• [Tasks to complete]:
**A.** In the passage about Ashlee Piper's green-living book, on what date does the book hit shelves?
**B.** List each phrase in the subtitle of the book named in the passage about Ashlee Piper's green-living guide.
**C.** Continue the passage about Ashlee Piper's recycling advice from where it stops.

• [Passage provided]:
◇ ◇ ◇ ◇ ◇

Architectural Digest Magazine

There's saying you try to be eco-friendly in your day-to-day life and then there's actually being eco-friendly in your day-to-day life. Realizing there was a major gap between these two things, journalist Ashlee Piper wrote a no-bullshit guide to going green, GIVE A SH*T: Do Good. Live Better. Save the Planet. ($17, Running Press). One of her biggest frustrations is that we think we're great at recycling, but we're actually doing it all wrong. In an excerpt from the book, which hits shelves June 26, she breaks down what we should be doing.

◇ ◇ ◇ ◇ ◇

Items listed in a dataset
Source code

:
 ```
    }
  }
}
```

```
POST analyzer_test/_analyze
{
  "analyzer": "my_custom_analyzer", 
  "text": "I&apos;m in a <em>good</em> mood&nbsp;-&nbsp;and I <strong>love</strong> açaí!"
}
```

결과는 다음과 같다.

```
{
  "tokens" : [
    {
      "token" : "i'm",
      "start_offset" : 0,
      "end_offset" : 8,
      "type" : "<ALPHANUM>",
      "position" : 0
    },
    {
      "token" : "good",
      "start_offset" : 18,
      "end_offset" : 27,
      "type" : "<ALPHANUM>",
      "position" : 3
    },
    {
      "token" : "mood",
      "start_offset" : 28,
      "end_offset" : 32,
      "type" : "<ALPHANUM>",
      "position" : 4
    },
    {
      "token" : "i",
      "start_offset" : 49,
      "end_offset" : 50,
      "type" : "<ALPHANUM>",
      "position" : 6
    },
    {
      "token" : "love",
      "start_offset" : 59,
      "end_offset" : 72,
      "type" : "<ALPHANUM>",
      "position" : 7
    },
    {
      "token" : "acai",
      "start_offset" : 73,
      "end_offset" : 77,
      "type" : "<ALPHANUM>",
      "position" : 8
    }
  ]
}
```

◇ ◇ ◇ ◇ ◇

• [Exercise results]:
**A.** June 26

**B.** Do Good; Live Better; Save the Planet

**C.**
Contrary to popular belief, a recycling bin is not a wishing well or a lucky Italian fountain in which you toss coins, and your local recycling facility workers are not wizards who magically transform something completely unrecyclable into something that is. Sure, what recycling facilities can do is pretty freaking incredible, but putting any old item in the recyclables bin does not make it so. This practice is called wishcycling, and although I totally encourage you to keep wishin’ and hopin’ in other aspects of your glorious life, recycling simply doesn’t work that way. Here’s how recycling actually works:

Study up on what’s recycled in your system: Most areas will recycle aluminum (beverage cans, cleaned foil, and aluminum cookware), steel and tin cans, corrugated cardboard, magazines, newspapers, office papers, paperboard, paper cardboard beverage cartons, envelopes sans plastic windows (so remove those before tossing the paper in the bin), phone books, glass (clear, amber, and emerald), and certain plastics (especially bottles, jars, and jugs). Some municipalities will recycle yard clippings, energy-efficient lightbulbs, batteries, and electronics, but check before you put these out, especially as they might have separate pickup days or requirements.